-- Exercise --
Repeat exactly, and only, the lines of the entries below from the one with "16: (759, 302, 2.20)" through the one with "25: (18, 93, 1.22)", both ends included.
══ Data to process ══
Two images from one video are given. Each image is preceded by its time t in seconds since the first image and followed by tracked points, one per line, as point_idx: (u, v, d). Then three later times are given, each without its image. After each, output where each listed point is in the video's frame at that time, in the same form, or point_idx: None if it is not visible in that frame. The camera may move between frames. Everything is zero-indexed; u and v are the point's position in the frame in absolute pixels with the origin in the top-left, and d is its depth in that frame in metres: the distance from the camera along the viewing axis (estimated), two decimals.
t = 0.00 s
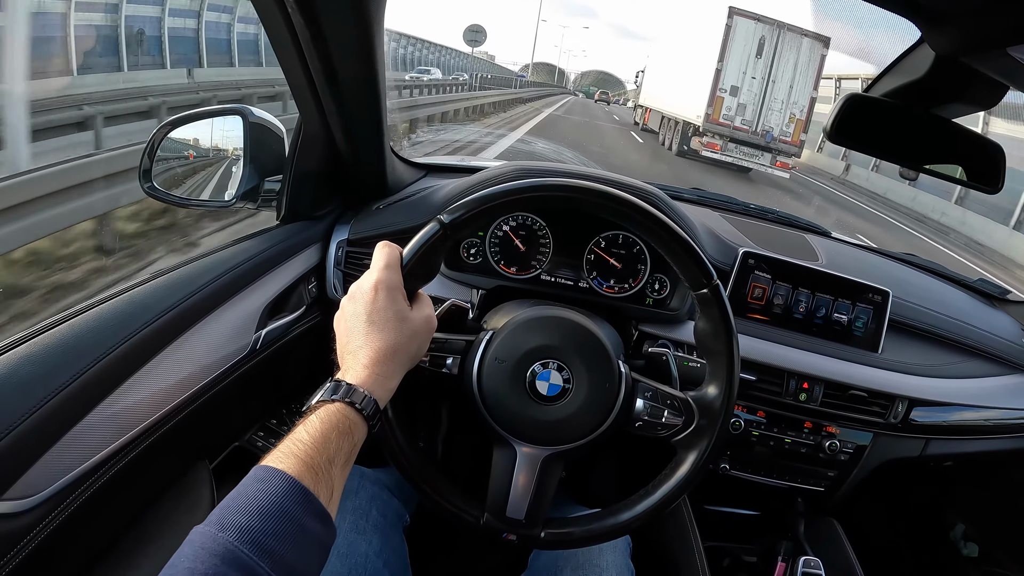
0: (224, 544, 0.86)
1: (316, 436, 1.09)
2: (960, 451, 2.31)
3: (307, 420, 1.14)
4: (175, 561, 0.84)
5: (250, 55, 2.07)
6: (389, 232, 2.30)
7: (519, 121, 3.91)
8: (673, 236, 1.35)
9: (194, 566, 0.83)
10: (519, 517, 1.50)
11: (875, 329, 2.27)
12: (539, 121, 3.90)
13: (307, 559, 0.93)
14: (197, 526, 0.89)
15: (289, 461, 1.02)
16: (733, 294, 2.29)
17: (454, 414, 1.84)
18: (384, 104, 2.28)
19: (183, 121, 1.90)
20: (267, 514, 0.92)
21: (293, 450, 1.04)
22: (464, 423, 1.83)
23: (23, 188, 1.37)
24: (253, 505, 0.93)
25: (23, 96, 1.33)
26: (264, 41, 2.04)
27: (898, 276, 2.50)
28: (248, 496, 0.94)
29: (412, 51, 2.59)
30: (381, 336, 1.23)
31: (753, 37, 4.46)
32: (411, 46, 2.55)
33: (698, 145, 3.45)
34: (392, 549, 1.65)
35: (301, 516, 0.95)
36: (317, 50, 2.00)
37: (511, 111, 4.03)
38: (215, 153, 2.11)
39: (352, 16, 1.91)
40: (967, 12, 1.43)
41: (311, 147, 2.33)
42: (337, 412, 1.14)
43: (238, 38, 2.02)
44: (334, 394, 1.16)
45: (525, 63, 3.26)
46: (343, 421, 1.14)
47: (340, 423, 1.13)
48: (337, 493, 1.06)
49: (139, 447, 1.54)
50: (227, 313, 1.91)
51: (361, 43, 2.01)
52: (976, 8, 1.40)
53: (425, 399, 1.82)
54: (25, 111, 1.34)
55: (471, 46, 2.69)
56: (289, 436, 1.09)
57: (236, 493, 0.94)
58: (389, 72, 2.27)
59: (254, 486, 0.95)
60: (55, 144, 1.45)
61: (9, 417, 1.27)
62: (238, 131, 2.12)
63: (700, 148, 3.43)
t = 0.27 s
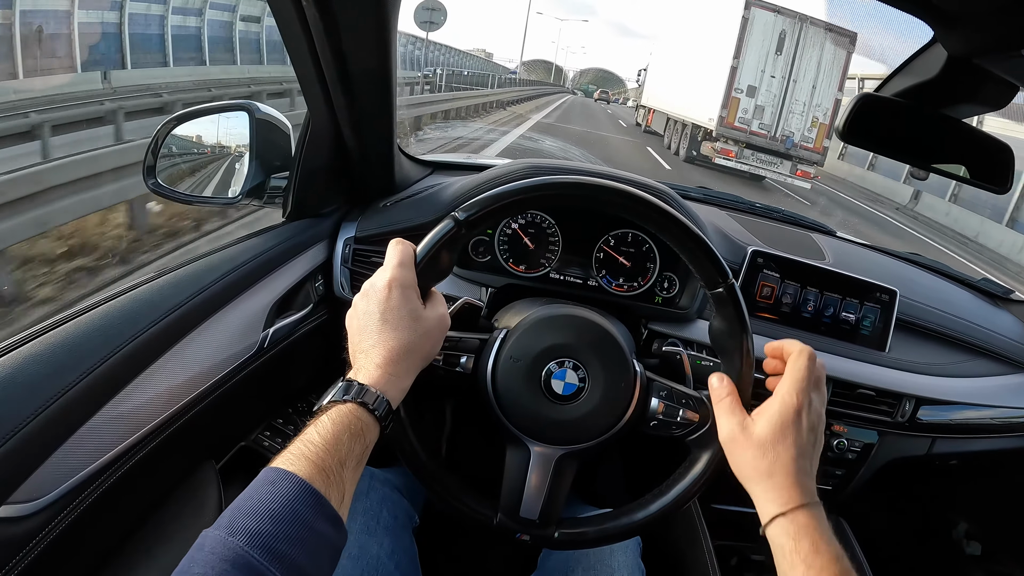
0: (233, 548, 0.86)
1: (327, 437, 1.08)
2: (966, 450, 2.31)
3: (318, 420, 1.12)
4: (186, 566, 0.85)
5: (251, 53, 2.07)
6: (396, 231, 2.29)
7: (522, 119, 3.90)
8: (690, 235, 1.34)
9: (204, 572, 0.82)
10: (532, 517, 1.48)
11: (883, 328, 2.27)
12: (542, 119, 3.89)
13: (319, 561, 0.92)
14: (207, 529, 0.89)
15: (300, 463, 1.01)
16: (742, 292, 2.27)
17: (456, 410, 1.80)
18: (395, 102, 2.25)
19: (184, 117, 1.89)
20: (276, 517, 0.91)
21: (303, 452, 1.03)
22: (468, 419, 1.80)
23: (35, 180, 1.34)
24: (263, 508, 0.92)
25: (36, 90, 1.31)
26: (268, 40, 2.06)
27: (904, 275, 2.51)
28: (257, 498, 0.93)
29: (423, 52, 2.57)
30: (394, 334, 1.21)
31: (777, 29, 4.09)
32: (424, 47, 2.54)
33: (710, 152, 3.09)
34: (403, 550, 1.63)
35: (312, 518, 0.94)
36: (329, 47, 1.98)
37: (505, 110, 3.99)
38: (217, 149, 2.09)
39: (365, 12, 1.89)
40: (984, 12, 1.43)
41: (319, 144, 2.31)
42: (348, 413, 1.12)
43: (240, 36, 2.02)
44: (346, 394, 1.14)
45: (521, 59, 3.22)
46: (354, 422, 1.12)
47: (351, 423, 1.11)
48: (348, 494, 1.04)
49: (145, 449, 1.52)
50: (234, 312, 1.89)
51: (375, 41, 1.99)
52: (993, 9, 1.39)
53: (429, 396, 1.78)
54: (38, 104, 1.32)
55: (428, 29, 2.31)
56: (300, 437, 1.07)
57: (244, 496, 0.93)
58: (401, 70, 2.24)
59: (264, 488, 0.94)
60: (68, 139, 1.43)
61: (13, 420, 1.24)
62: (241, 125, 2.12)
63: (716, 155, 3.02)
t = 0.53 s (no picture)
0: None
1: (312, 472, 1.02)
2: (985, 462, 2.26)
3: (307, 451, 1.07)
4: None
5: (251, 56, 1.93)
6: (399, 240, 2.21)
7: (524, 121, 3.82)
8: (714, 249, 1.26)
9: None
10: (547, 546, 1.41)
11: (900, 338, 2.20)
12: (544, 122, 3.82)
13: None
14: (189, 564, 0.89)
15: (282, 500, 0.97)
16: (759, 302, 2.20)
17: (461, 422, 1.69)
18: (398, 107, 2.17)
19: (180, 121, 1.80)
20: (252, 559, 0.89)
21: (287, 489, 0.99)
22: (473, 429, 1.70)
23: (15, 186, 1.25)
24: (240, 547, 0.90)
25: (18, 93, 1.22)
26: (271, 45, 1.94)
27: (919, 283, 2.45)
28: (236, 536, 0.92)
29: (423, 52, 2.50)
30: (397, 356, 1.13)
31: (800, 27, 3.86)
32: (422, 48, 2.47)
33: (726, 161, 3.01)
34: None
35: (290, 561, 0.91)
36: (331, 49, 1.90)
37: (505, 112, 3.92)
38: (211, 155, 2.02)
39: (369, 12, 1.81)
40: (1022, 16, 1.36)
41: (318, 151, 2.22)
42: (335, 448, 1.05)
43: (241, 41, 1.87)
44: (337, 427, 1.07)
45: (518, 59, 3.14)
46: (338, 459, 1.04)
47: (338, 458, 1.04)
48: (333, 534, 1.00)
49: (138, 477, 1.44)
50: (231, 328, 1.80)
51: (379, 43, 1.91)
52: None
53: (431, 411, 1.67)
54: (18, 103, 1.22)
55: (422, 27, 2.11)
56: (286, 469, 1.04)
57: (224, 532, 0.92)
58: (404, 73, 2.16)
59: (242, 526, 0.92)
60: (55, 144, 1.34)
61: None
62: (238, 131, 2.06)
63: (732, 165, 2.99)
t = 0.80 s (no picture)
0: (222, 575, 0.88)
1: (322, 461, 1.04)
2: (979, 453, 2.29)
3: (315, 442, 1.09)
4: None
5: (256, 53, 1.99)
6: (400, 235, 2.24)
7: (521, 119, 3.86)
8: (708, 240, 1.30)
9: None
10: (547, 531, 1.44)
11: (895, 331, 2.24)
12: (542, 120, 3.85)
13: None
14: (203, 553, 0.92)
15: (293, 488, 1.00)
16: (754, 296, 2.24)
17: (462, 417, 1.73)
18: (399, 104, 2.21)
19: (184, 120, 1.84)
20: (267, 546, 0.92)
21: (298, 477, 1.01)
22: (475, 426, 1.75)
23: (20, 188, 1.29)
24: (254, 535, 0.93)
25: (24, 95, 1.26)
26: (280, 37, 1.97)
27: (913, 276, 2.49)
28: (249, 525, 0.94)
29: (422, 49, 2.53)
30: (400, 348, 1.16)
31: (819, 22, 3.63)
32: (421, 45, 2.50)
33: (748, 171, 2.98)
34: (413, 567, 1.58)
35: (303, 548, 0.94)
36: (334, 48, 1.93)
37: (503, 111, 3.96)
38: (214, 153, 2.05)
39: (372, 11, 1.85)
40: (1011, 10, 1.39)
41: (320, 148, 2.26)
42: (344, 437, 1.08)
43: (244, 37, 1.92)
44: (344, 417, 1.10)
45: (514, 56, 3.16)
46: (350, 448, 1.07)
47: (347, 447, 1.07)
48: (343, 521, 1.02)
49: (145, 466, 1.47)
50: (236, 321, 1.84)
51: (381, 42, 1.95)
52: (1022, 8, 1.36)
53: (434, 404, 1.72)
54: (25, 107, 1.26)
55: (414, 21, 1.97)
56: (295, 460, 1.05)
57: (238, 520, 0.94)
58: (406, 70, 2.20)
59: (256, 514, 0.95)
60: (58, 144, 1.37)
61: (3, 444, 1.19)
62: (242, 129, 2.08)
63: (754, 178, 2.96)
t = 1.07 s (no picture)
0: (234, 552, 0.90)
1: (325, 442, 1.09)
2: (964, 447, 2.33)
3: (317, 425, 1.14)
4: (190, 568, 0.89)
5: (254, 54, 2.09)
6: (396, 233, 2.30)
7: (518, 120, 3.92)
8: (687, 236, 1.35)
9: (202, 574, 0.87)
10: (532, 515, 1.50)
11: (879, 326, 2.29)
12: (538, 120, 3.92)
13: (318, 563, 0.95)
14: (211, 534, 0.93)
15: (299, 468, 1.03)
16: (740, 292, 2.30)
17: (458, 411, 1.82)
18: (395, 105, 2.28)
19: (184, 122, 1.94)
20: (276, 523, 0.94)
21: (303, 457, 1.05)
22: (469, 418, 1.82)
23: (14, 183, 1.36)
24: (263, 513, 0.95)
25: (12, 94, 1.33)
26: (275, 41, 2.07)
27: (900, 272, 2.54)
28: (258, 504, 0.97)
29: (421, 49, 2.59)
30: (394, 339, 1.23)
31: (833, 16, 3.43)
32: (421, 47, 2.56)
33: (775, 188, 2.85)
34: (405, 551, 1.65)
35: (313, 526, 0.97)
36: (330, 52, 2.00)
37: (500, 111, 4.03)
38: (215, 153, 2.14)
39: (367, 17, 1.91)
40: (980, 14, 1.44)
41: (318, 148, 2.34)
42: (346, 419, 1.13)
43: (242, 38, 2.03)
44: (345, 400, 1.15)
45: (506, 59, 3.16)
46: (352, 429, 1.13)
47: (350, 429, 1.12)
48: (347, 499, 1.06)
49: (150, 451, 1.54)
50: (237, 315, 1.91)
51: (375, 45, 2.01)
52: (989, 11, 1.41)
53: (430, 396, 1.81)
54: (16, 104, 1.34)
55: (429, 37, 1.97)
56: (299, 442, 1.10)
57: (245, 501, 0.97)
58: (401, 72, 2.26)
59: (265, 493, 0.98)
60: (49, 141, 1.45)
61: (15, 428, 1.26)
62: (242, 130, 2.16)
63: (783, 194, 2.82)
═══
-- Written response --
16: (759, 302, 2.20)
17: (461, 422, 1.69)
18: (398, 107, 2.17)
19: (180, 121, 1.80)
20: (252, 559, 0.89)
21: (287, 489, 0.99)
22: (473, 429, 1.70)
23: (15, 186, 1.25)
24: (240, 547, 0.90)
25: (18, 93, 1.22)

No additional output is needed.